It’s been well over 10 years since I first saw what real life cutting scars looked like.
I hadn’t known her all that long, but the one thing I did know was my friend, like me, was smart, thoughtful, mature and had a lot going on inside – it’s what drew me to her. I remember being shocked and feeling completely at a loss for the right thing to say.
They say that self-harm is usually about control. Taking back, or regaining a sense of power. I imagine the same is probably true of most other destructive behaviours, from domestic abuse to workplace bullying.
It’s something I’ve never been able to fully grasp. One of those things I got the concept of, on an intellectual level, but didn’t understand on a human level.
And then one day, not so long ago, I found myself sobbing in the car as storm winds outside buffeted the car. Gazing out from the marina over the harbour, where the sea changed from green to blue, as vehicles whizzed over the bridge to the right. As the gusts agitated the choppy waters, I thought about what it might be like to float away. As I gasped for breath, I felt unbearably hollow inside, like there was an empty, endless well of blackness where a beating heart should have been. With nothing there to anchor me in that moment, I suddenly got it. Feeling so utterly helpless and so overwhelmed by emotion, it dawned on me that this was what the kind of thing that would drive a person to turn those feelings inward.
It’s not an epiphany I ever counted on having. Not one I can say I am especially glad I reached, either. It scared the hell out of me.
This is probably where I pause to reiterate that no, I did not seriously contemplate hurting myself. I’m a wuss, I’m squeamish, and I’m vain. I cried like a baby the other day when I slipped and hurt my knee (which was one enormous mass of bruises for at least a week). I find all bodily fluids pretty revolting. I’m still bummed that my legs never fully recovered from all those bug bites in Asia.

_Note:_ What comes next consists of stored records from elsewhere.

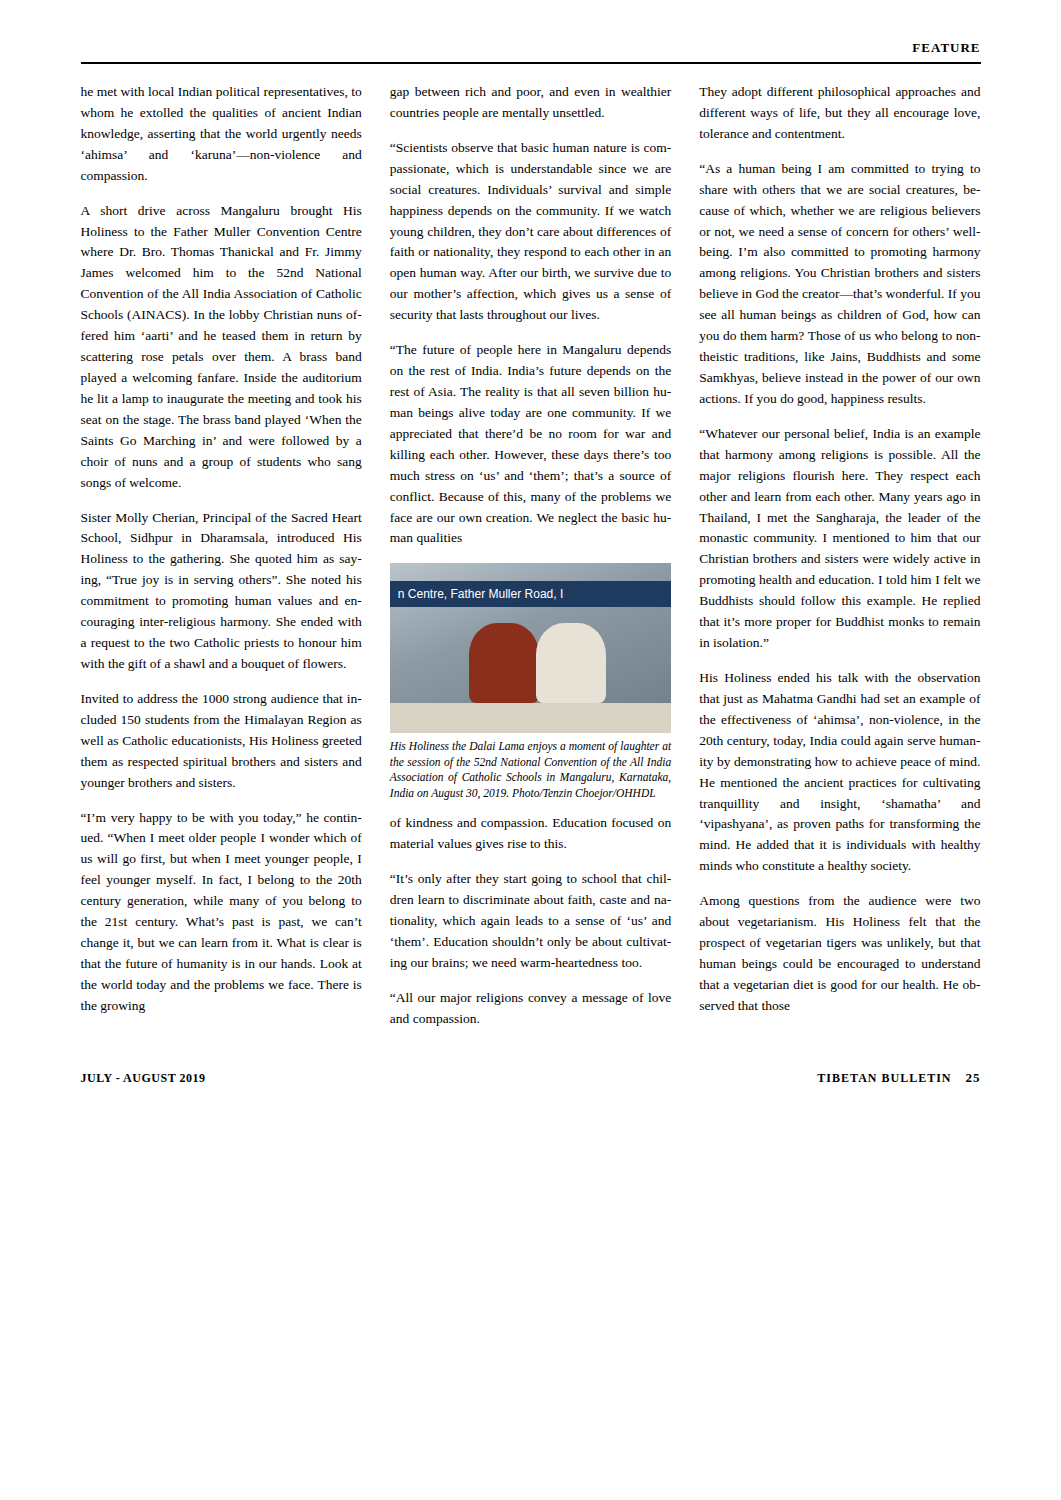FEATURE
he met with local Indian political representatives, to whom he extolled the qualities of ancient Indian knowledge, asserting that the world urgently needs ‘ahimsa’ and ‘karuna’—non-violence and compassion.
A short drive across Mangaluru brought His Holiness to the Father Muller Convention Centre where Dr. Bro. Thomas Thanickal and Fr. Jimmy James welcomed him to the 52nd National Convention of the All India Association of Catholic Schools (AINACS). In the lobby Christian nuns offered him ‘aarti’ and he teased them in return by scattering rose petals over them. A brass band played a welcoming fanfare. Inside the auditorium he lit a lamp to inaugurate the meeting and took his seat on the stage. The brass band played ‘When the Saints Go Marching in’ and were followed by a choir of nuns and a group of students who sang songs of welcome.
Sister Molly Cherian, Principal of the Sacred Heart School, Sidhpur in Dharamsala, introduced His Holiness to the gathering. She quoted him as saying, “True joy is in serving others”. She noted his commitment to promoting human values and encouraging inter-religious harmony. She ended with a request to the two Catholic priests to honour him with the gift of a shawl and a bouquet of flowers.
Invited to address the 1000 strong audience that included 150 students from the Himalayan Region as well as Catholic educationists, His Holiness greeted them as respected spiritual brothers and sisters and younger brothers and sisters.
“I’m very happy to be with you today,” he continued. “When I meet older people I wonder which of us will go first, but when I meet younger people, I feel younger myself. In fact, I belong to the 20th century generation, while many of you belong to the 21st century. What’s past is past, we can’t change it, but we can learn from it. What is clear is that the future of humanity is in our hands. Look at the world today and the problems we face. There is the growing
gap between rich and poor, and even in wealthier countries people are mentally unsettled.
“Scientists observe that basic human nature is compassionate, which is understandable since we are social creatures. Individuals’ survival and simple happiness depends on the community. If we watch young children, they don’t care about differences of faith or nationality, they respond to each other in an open human way. After our birth, we survive due to our mother’s affection, which gives us a sense of security that lasts throughout our lives.
“The future of people here in Mangaluru depends on the rest of India. India’s future depends on the rest of Asia. The reality is that all seven billion human beings alive today are one community. If we appreciated that there’d be no room for war and killing each other. However, these days there’s too much stress on ‘us’ and ‘them’; that’s a source of conflict. Because of this, many of the problems we face are our own creation. We neglect the basic human qualities
n Centre, Father Muller Road, I
His Holiness the Dalai Lama enjoys a moment of laughter at the session of the 52nd National Convention of the All India Association of Catholic Schools in Mangaluru, Karnataka, India on August 30, 2019. Photo/Tenzin Choejor/OHHDL
of kindness and compassion. Education focused on material values gives rise to this.
“It’s only after they start going to school that children learn to discriminate about faith, caste and nationality, which again leads to a sense of ‘us’ and ‘them’. Education shouldn’t only be about cultivating our brains; we need warm-heartedness too.
“All our major religions convey a message of love and compassion.
They adopt different philosophical approaches and different ways of life, but they all encourage love, tolerance and contentment.
“As a human being I am committed to trying to share with others that we are social creatures, because of which, whether we are religious believers or not, we need a sense of concern for others’ well-being. I’m also committed to promoting harmony among religions. You Christian brothers and sisters believe in God the creator—that’s wonderful. If you see all human beings as children of God, how can you do them harm? Those of us who belong to non-theistic traditions, like Jains, Buddhists and some Samkhyas, believe instead in the power of our own actions. If you do good, happiness results.
“Whatever our personal belief, India is an example that harmony among religions is possible. All the major religions flourish here. They respect each other and learn from each other. Many years ago in Thailand, I met the Sangharaja, the leader of the monastic community. I mentioned to him that our Christian brothers and sisters were widely active in promoting health and education. I told him I felt we Buddhists should follow this example. He replied that it’s more proper for Buddhist monks to remain in isolation.”
His Holiness ended his talk with the observation that just as Mahatma Gandhi had set an example of the effectiveness of ‘ahimsa’, non-violence, in the 20th century, today, India could again serve humanity by demonstrating how to achieve peace of mind. He mentioned the ancient practices for cultivating tranquillity and insight, ‘shamatha’ and ‘vipashyana’, as proven paths for transforming the mind. He added that it is individuals with healthy minds who constitute a healthy society.
Among questions from the audience were two about vegetarianism. His Holiness felt that the prospect of vegetarian tigers was unlikely, but that human beings could be encouraged to understand that a vegetarian diet is good for our health. He observed that those
JULY - AUGUST 2019
TIBETAN BULLETIN 25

The other realisation I had was that maybe I’m not as emotionally resilient as I thought. Oh, I hold it together all right. I’m a hell of a lot better at being an adult than I am at anything else. I have my grownup shit together and I can maintain it pretty easily. But when things are turning to custard, if you crack my surface, you are tapping into an endless pit of tears and despair. It’s hard to judge, of course, but I feel a well-adjusted person would probably be a fair bit more … stable.
It’s a pattern that’s repeated itself over the years. Thinking back to other hard times, I was similarly able to cope day-to-day by withdrawing into myself, but when things really got to be too much, I crumbled like sandcastles. Today, those months are a blur – really, there’s nothing to redeem them, and so I prefer not to revisit those times. There’s no point. I survived, and moved on.
We tend to view the past with rose-tinted glasses. Who wants to look back on a long list of sad or horrifying memories? It’s a sanity mechanism, really; otherwise we’d probably never have more than one child by birth or go on to other relationships after a first heartbreak.
I don’t really think there is a way for me to not feel so acutely. It’s just how I’m wired. For this reason, I try not to dwell. It’s a tricky thing, giving yourself the space to acknowledge and just feel those big, heavy things – without letting them take over and succumbing to them. Generally they don’t tend to respect office hours – metaphorically speaking – so it’s about keeping them on a tight leash. Tucking them away into a little corner and ignoring them, for the most part. Occasionally it all bubbles to the top, and a proper meltdown is then required, but as a rule, fencing them off is what works for me. If I let them fly free all the time, I simply wouldn’t be able to function properly.
When it feels like you’ve hitched your wagon to a losing proposition and everything is coming up tails, there simply isn’t the time to roll over and be swallowed by the darkness.
Going through this in my 20s: hard enough. I simply can’t imagine dealing with this kind of thing at 11, 12, 13, like my friend must have. And my personal darkness is purely situational. The sources of my misery are beyond my control, but shouldn’t last forever. I know the same is not true for everyone else.
The one thing I do know is hurting yourself is not the best way to deal. When the chips are down, I write. Maybe for you, it’s talking to someone. Whatever your outlet is, find it.